Hacker News new | past | comments | ask | show | jobs | submit login
Corecursion and coinduction: how they relate to recursion and induction [pdf] (cam.ac.uk)
67 points by MindGods 11 days ago | hide | past | favorite | 11 comments





> One way to define codata is by corecursion: for example CountFrom(n) = cons(n, CountFrom(n + 1)) defines CountFrom(n) to be the infinite list starting from n:

TXR Lisp:

  1> (defun countfrom (n) (lcons n (countfrom (succ n))))
  countfrom
  2> (take 5 (countfrom 1))
  (1 2 3 4 5)
So that's what I was doing there: codata and corecursion. Who woulda figured?

It makes sense to have some terminology, I suppose. The definition of the list is clearly recursive. But the implementation doesn't actually recurse: it's not the case that countfrom calls itself, in spite of superficial appearances. A closure produced inside countfrom is (potentially) invoked, which happens after countfrom has terminated. If that happens, that closure then calls countfrom.

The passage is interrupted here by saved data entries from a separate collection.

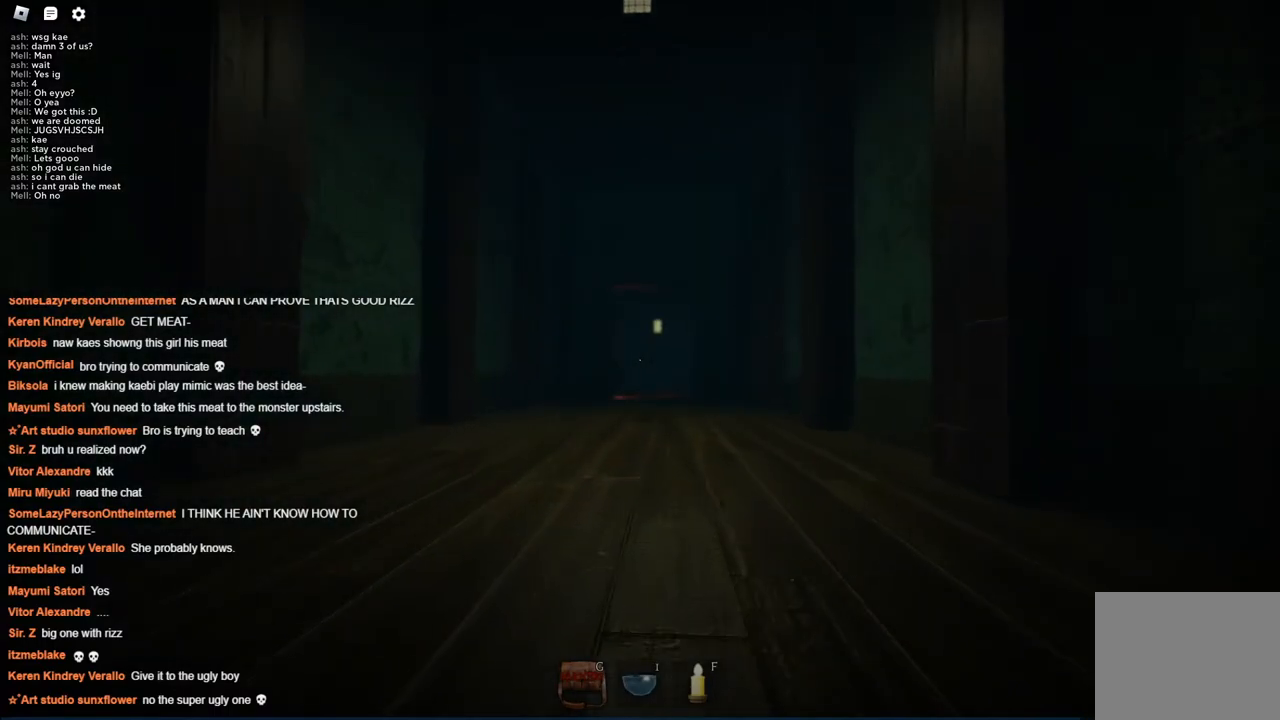
{"keys": ["w"], "events": []}
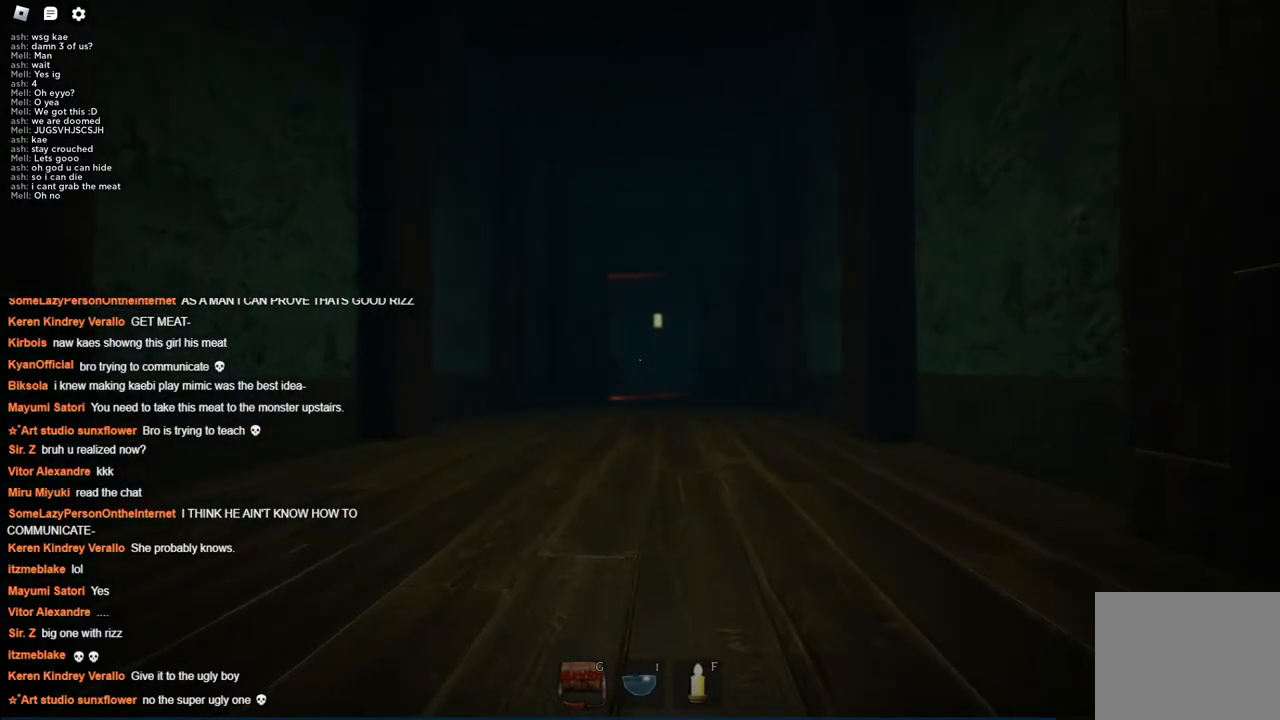
{"keys": ["w"], "events": []}
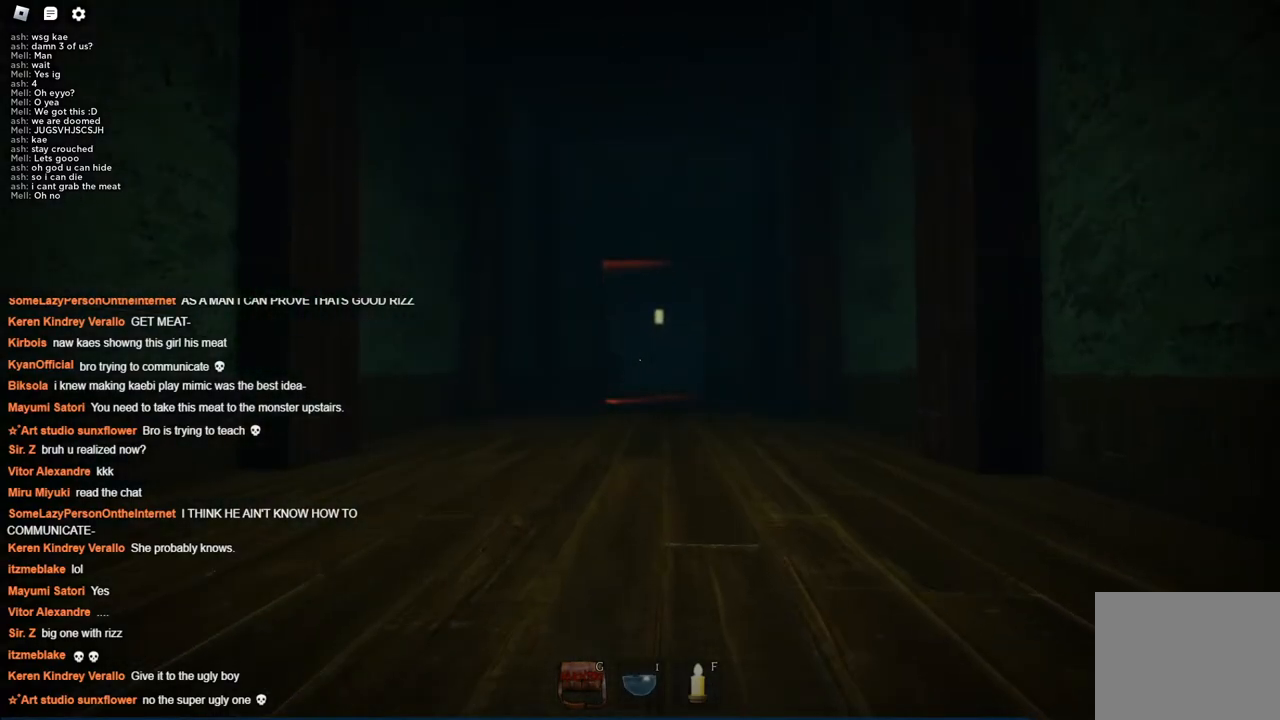
{"keys": ["w"], "events": []}
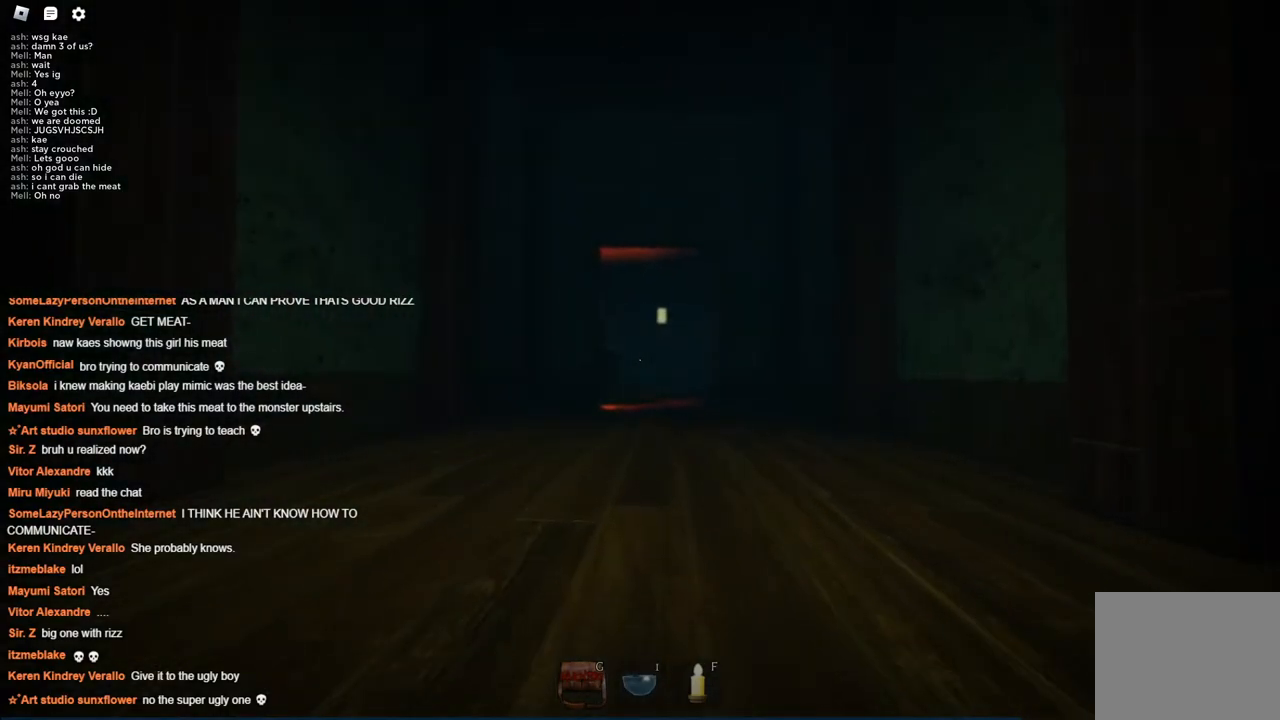
{"keys": ["w"], "events": []}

Another way to look at countfrom is that you have built--manually, as opposed to using any special syntax in your compiler--a "generator" for the sequence using a "coroutine". Had you written it in a language with support for typing the generator with syntax for coroutines, it would have looked directly recursive... but it wouldn't have been, as the implementation of that coroutine as expressed using normal routines would have had this property of storing thunks that are actually being called iteratively by the consumer. It thereby makes sense that the co-routine (which is sitting at a higher level to the routines which are used to implement it), being not a normal routine, doesn't have normal recursion: it instead has co-recursion. (Now, what is amazing to me, is that I open this document and not once does it even use the word "coroutine", even though all of this terminology makes a lot more sense if you are willing to do so ;P.)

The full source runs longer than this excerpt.